* [Problem to work on]
The word "больше" may appear in the records below. Report how many lines contain it, and write nothing besides the number.

(Data extracted from a collection)
◆ ◆ ◆ ◆ ◆ ◆ ◆

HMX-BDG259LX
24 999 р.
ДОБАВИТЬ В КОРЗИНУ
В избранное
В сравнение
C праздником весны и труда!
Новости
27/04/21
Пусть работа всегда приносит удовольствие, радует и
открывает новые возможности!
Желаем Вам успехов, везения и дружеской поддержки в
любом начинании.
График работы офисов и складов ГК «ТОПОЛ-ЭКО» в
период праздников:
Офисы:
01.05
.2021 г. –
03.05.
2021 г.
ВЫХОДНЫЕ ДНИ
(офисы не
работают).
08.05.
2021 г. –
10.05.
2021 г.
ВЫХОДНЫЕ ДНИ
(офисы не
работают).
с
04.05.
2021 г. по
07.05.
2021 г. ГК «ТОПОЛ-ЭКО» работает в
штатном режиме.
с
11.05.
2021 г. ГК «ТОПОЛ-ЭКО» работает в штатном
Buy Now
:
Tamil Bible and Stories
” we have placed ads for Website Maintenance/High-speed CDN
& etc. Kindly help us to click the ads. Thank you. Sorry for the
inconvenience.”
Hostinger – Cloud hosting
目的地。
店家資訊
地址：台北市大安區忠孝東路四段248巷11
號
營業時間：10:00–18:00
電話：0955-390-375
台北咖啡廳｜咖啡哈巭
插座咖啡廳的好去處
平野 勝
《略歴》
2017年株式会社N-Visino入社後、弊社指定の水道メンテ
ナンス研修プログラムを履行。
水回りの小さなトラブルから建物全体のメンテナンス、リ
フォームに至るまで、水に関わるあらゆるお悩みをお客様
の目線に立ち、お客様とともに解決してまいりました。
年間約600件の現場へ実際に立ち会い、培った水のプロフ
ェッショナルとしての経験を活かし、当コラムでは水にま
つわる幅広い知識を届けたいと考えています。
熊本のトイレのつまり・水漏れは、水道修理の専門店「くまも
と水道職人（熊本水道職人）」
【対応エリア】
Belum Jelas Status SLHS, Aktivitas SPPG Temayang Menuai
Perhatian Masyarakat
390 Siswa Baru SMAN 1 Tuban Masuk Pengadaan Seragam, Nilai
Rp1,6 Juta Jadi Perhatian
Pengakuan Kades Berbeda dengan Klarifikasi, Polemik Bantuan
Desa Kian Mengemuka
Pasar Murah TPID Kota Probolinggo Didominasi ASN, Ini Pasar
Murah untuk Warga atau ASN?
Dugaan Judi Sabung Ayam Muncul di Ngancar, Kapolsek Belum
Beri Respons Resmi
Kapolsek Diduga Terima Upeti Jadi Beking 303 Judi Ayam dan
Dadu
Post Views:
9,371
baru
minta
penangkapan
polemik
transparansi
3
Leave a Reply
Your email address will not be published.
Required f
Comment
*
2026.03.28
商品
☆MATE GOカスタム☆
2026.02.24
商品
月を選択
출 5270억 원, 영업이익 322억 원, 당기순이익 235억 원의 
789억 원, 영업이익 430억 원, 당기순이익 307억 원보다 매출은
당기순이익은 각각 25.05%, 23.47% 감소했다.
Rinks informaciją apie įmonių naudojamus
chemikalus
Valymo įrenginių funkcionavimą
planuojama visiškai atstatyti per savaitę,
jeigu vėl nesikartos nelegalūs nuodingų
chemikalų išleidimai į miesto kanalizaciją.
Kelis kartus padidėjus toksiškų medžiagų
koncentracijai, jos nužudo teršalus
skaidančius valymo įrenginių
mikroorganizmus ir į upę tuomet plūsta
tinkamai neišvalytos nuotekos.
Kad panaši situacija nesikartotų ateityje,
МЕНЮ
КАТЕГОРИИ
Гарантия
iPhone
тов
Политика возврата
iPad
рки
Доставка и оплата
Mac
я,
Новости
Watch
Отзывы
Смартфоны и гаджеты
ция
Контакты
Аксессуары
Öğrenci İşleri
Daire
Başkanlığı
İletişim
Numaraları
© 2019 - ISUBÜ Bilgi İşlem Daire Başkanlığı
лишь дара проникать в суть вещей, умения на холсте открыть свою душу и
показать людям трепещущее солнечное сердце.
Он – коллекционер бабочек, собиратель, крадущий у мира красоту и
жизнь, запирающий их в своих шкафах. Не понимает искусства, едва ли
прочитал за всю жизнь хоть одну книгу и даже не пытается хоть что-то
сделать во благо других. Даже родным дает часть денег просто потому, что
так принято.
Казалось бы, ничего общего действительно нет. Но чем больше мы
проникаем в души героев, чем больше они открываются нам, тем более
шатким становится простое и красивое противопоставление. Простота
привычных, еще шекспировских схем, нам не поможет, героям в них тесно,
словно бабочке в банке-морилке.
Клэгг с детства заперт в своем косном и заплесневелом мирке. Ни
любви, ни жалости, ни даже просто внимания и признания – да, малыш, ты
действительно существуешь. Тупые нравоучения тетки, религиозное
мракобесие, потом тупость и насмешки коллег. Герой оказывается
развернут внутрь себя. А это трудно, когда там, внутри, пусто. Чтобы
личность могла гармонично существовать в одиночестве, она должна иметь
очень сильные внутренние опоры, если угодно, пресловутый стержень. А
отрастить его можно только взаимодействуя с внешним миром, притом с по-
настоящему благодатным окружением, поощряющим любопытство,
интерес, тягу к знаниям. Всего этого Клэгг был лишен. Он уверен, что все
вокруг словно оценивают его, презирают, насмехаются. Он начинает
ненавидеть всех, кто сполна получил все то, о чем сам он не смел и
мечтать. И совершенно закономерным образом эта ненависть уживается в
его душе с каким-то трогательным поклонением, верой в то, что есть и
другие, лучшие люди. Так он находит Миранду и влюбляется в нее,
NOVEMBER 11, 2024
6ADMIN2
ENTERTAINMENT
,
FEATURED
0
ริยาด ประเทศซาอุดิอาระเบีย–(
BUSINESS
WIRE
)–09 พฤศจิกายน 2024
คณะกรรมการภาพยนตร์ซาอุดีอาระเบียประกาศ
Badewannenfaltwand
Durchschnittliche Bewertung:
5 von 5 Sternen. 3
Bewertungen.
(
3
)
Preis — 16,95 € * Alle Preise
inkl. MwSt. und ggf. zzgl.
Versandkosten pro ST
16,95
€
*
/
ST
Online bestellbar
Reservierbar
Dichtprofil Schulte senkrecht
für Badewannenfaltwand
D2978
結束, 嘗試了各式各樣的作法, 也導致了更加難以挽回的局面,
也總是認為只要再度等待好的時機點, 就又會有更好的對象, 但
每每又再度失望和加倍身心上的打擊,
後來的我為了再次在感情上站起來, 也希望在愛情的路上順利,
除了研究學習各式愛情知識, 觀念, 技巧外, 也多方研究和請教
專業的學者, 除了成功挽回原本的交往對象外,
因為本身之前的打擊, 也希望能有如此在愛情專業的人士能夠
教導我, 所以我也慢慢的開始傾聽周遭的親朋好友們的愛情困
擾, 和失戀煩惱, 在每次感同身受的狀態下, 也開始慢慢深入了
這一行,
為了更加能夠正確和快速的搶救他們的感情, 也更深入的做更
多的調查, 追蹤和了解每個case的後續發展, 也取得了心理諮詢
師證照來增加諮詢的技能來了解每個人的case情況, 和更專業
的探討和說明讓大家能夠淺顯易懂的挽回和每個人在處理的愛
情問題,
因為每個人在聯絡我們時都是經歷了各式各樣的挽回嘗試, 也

◆ ◆ ◆ ◆ ◆ ◆ ◆

* [Problem solution]
2